• Source text:
......

The Database

Several types of ASCII log files are produced by the trafMon collector, typically every 5 minutes:

  • Flow instance descriptions,
  • histogram slices definitions of metric instances,
  • IPv4 counters,
  • IPv4 sizes distribution,
  • ICMPv4 counters,
  • UDP counters,
  • TCP counters,
  • TCP connections,
  • FTP counters,
  • FTP transfers,
  • Two-way round-trip delays,
  • One-way latencies
  • or one-way hops definitions
  • and one-way hops timestamps
  • One-way counters
  • or, separately, one-way lost, one-way missed, one-way dropped counters
  • trafMon probes and collector events

When also using the NetFlow data feed with CERT® SiLK™, the NetFlow records log is also produced there, once per hour.

Every 10  minutes, typically, those files are moved, pre-processed, merged and bulk loaded, mostly in (non visible) temporary files of the database. NetFlow pre-processing is rather heavy: the volumes of every flow are distributed equally over every minute of their respective duration, so as to be inline with corresponding IPv4 counters produced by the probes.

The structure of temporary and persistent tables is defined in the `trafMon_template` MySQL database, which also contains the trafMon stored procedures and the protocol table defining the known application service TCP and UDP port numbers, and their optional precedence.

When the target MySQL database (named `trafMon` by default) doesn’t yet exist, it is created, then each persistent destination table is also created when initial data are available for it. For counters, when pre-aggregated data already existed for some time intervals (minute, hour, day) with fresh data, the aggregated values are updated. For those new time intervals, computed new aggregated values are simply appended to the persistent tables.

Most tables are physically split into partitions of successive time intervals of appropriate duration. New partitions are automatically created. So, when some ancient fine-grain data become obsolete, it suffices to the corresponding partition(s) without delete query that heavily loads the MySQL server. A MySQL stored procedure `Partition_drop()` exists to remove all partitions of a given table with data older than a given delay.

After each regular data load, the pre-defined known IP address ranges defining Activities and Locations are reloaded, and the unresolved IP addresses are looked up for DNS name retrieval.

Once per week (maybe more seldom, the full set of DNS names are queried again (big burst of DNS transactions by the trafMon central server!).

Once a day, the volumes of passive FTP data connections are merged with those of corresponding FTP session flows. Then the aggregation per Activity/Location/peer Location or Country is conducted.
Once a day, but later, the same aggregation is performed on NetFlow data.

Those tasks are either Python scripts or MySQL stored procedures jobs scheduled with the crontab utility.

The generation of some reports imposes to create temporary persistent tables. These cannot be temporary, as we don’t have control over the session with the database, and we don’t have an easy trigger in the report generator process to perform the removal. Hence a MySQL stored procedure `Drop_working_tables()` is available to drop all such woring tables older than a given delay.

......

• Source information:
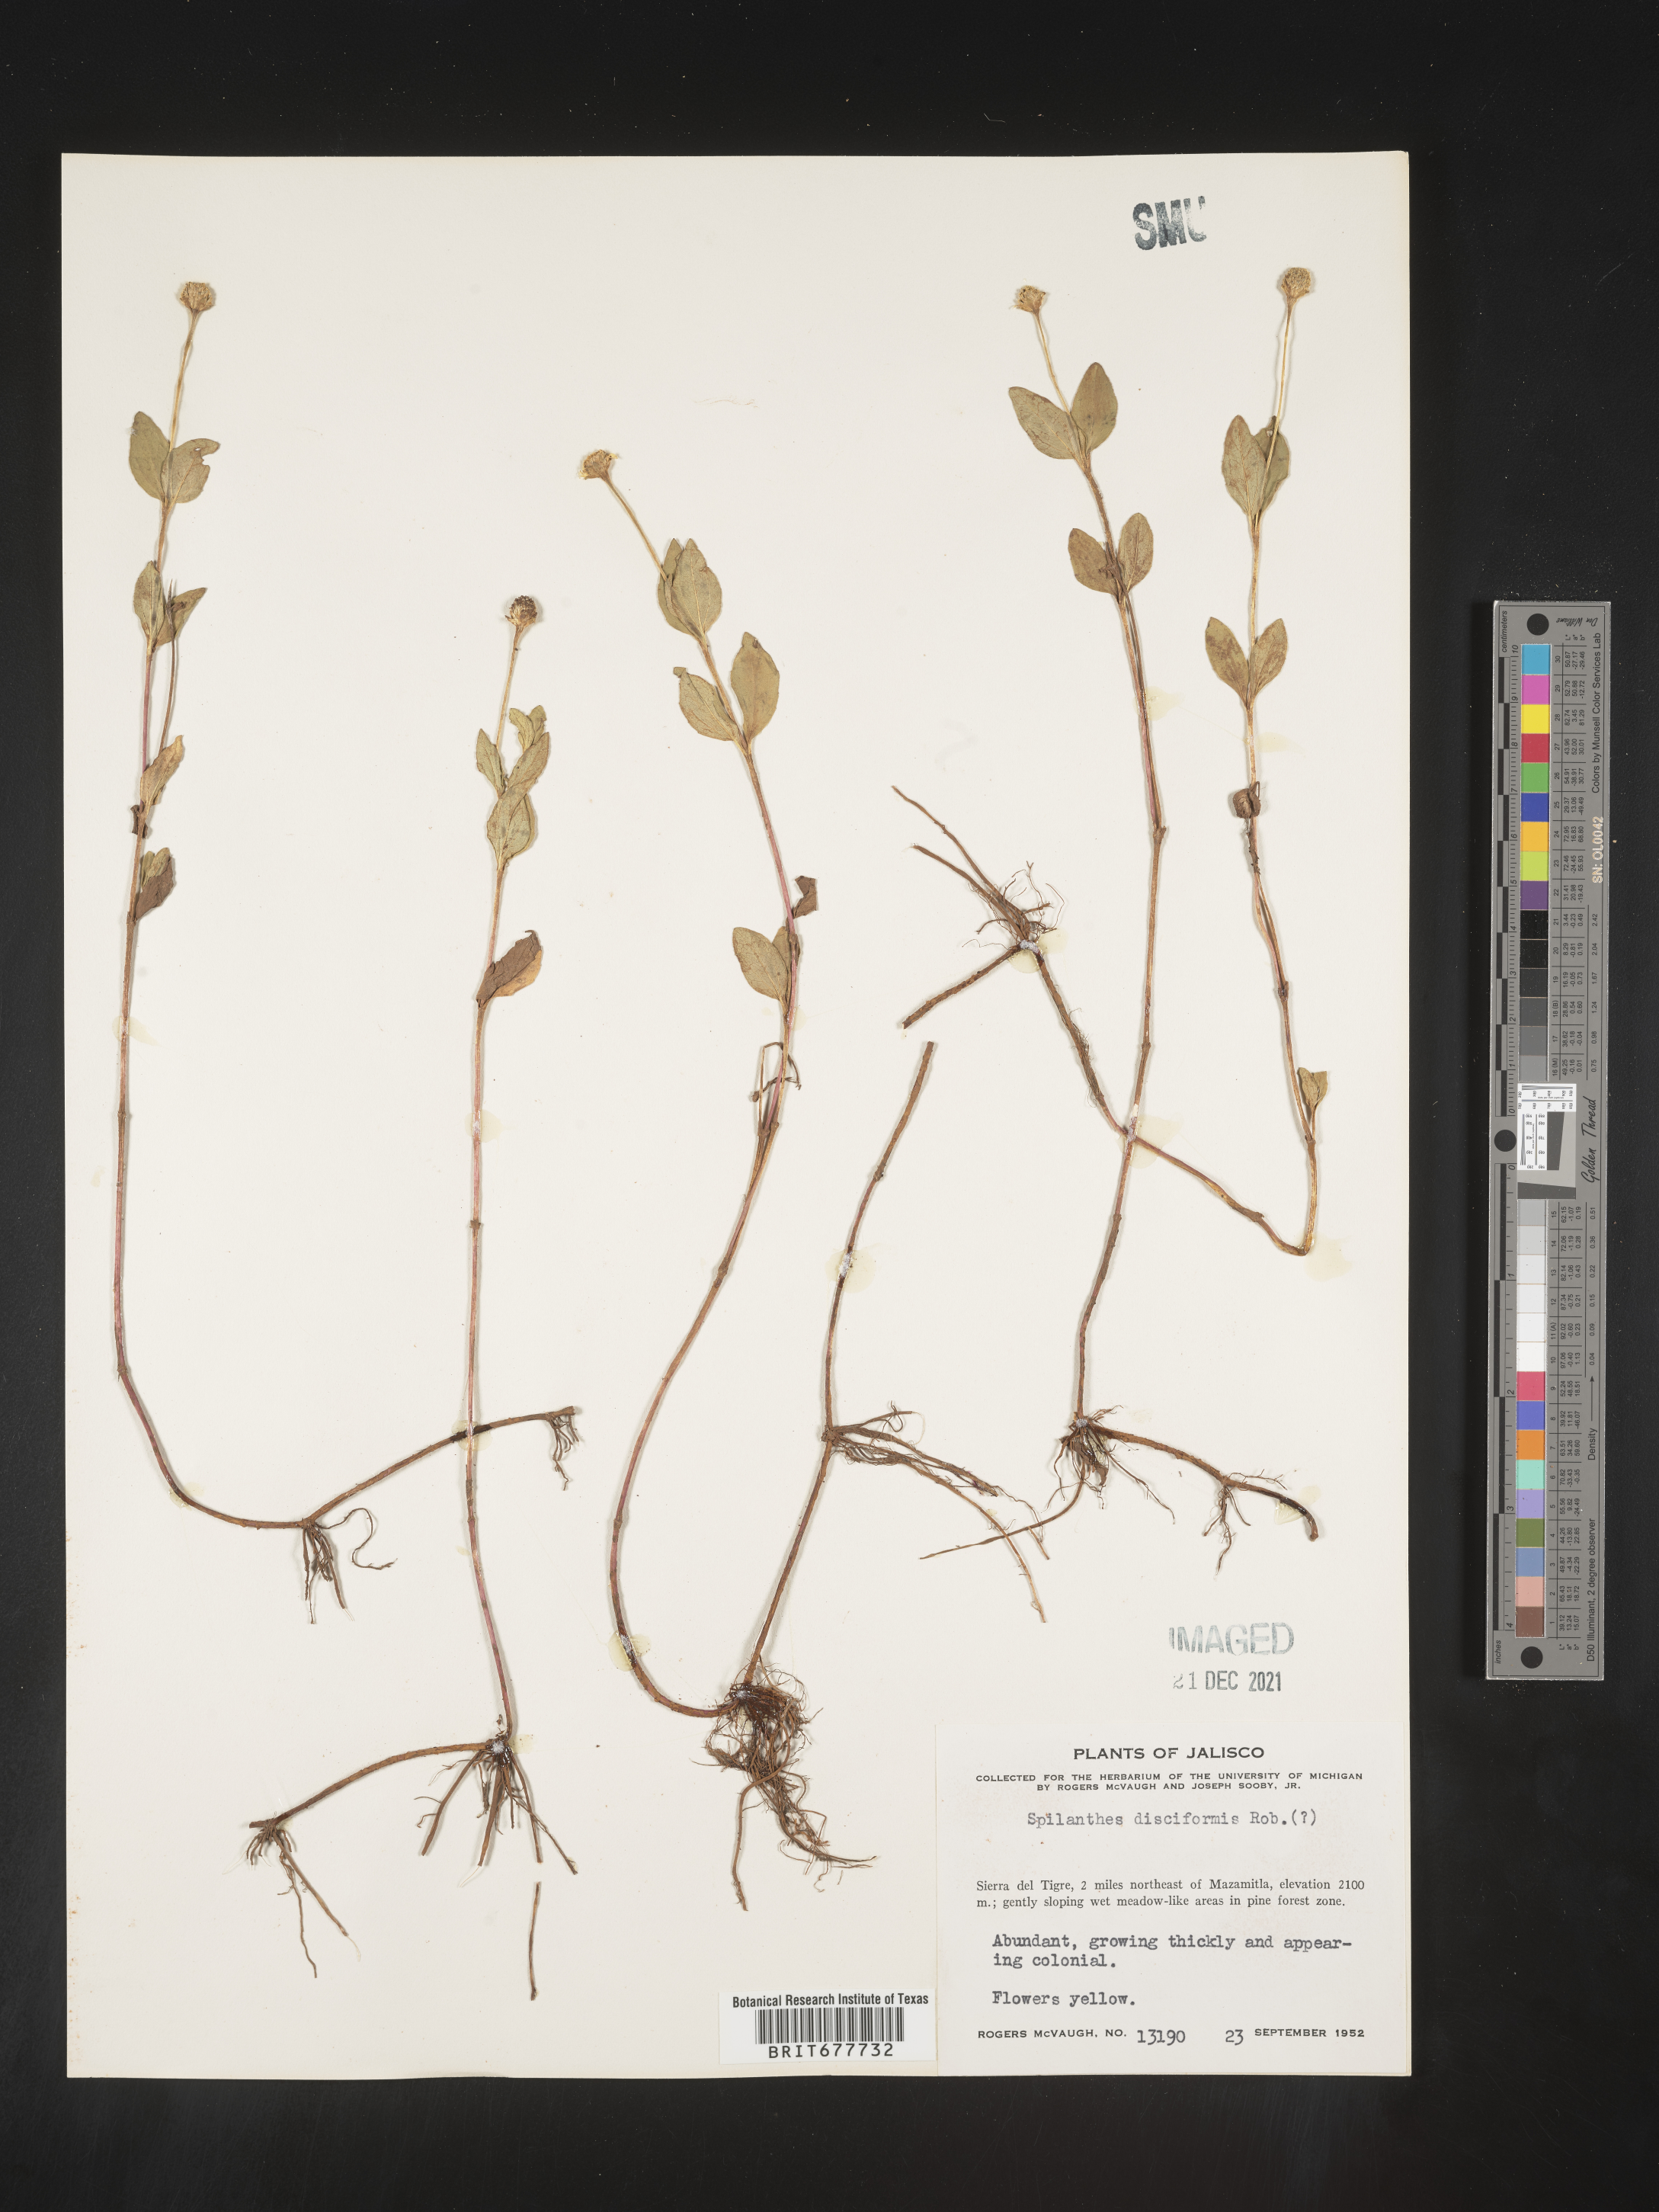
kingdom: Plantae
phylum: Tracheophyta
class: Magnoliopsida
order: Asterales
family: Asteraceae
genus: Spilanthes
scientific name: Spilanthes
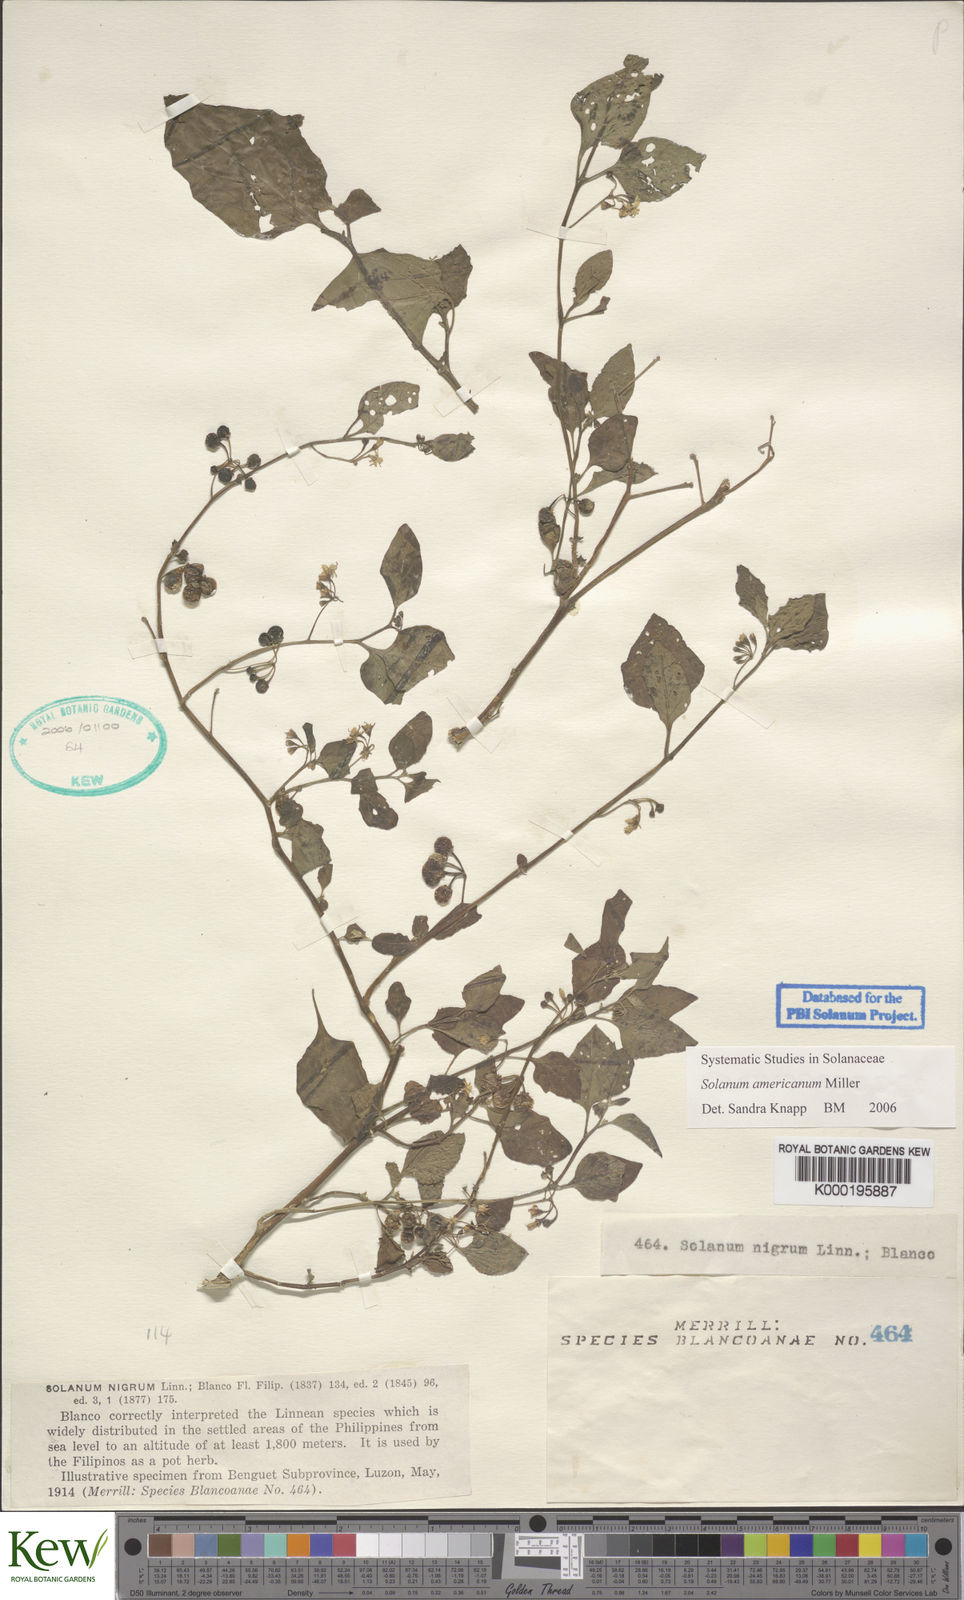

......

• Exercises:
**A.** Answer these questions from the text on the trafMon database:
(i) How often does the trafMon collector typically produce its ASCII log files?
(ii) What is the default name of the target MySQL database?
(iii) Which utility schedules the Python scripts and stored procedure jobs?
**B.** Reproduce the passage of the text on the trafMon database between "Once a day, the" and "the crontab utility.", inclusive.

• Solutions per task:
**A.**
(i) Every 5 minutes.
(ii) `trafMon`.
(iii) The crontab utility.

**B.**
Once a day, the volumes of passive FTP data connections are merged with those of corresponding FTP session flows. Then the aggregation per Activity/Location/peer Location or Country is conducted.
Once a day, but later, the same aggregation is performed on NetFlow data.

Those tasks are either Python scripts or MySQL stored procedures jobs scheduled with the crontab utility.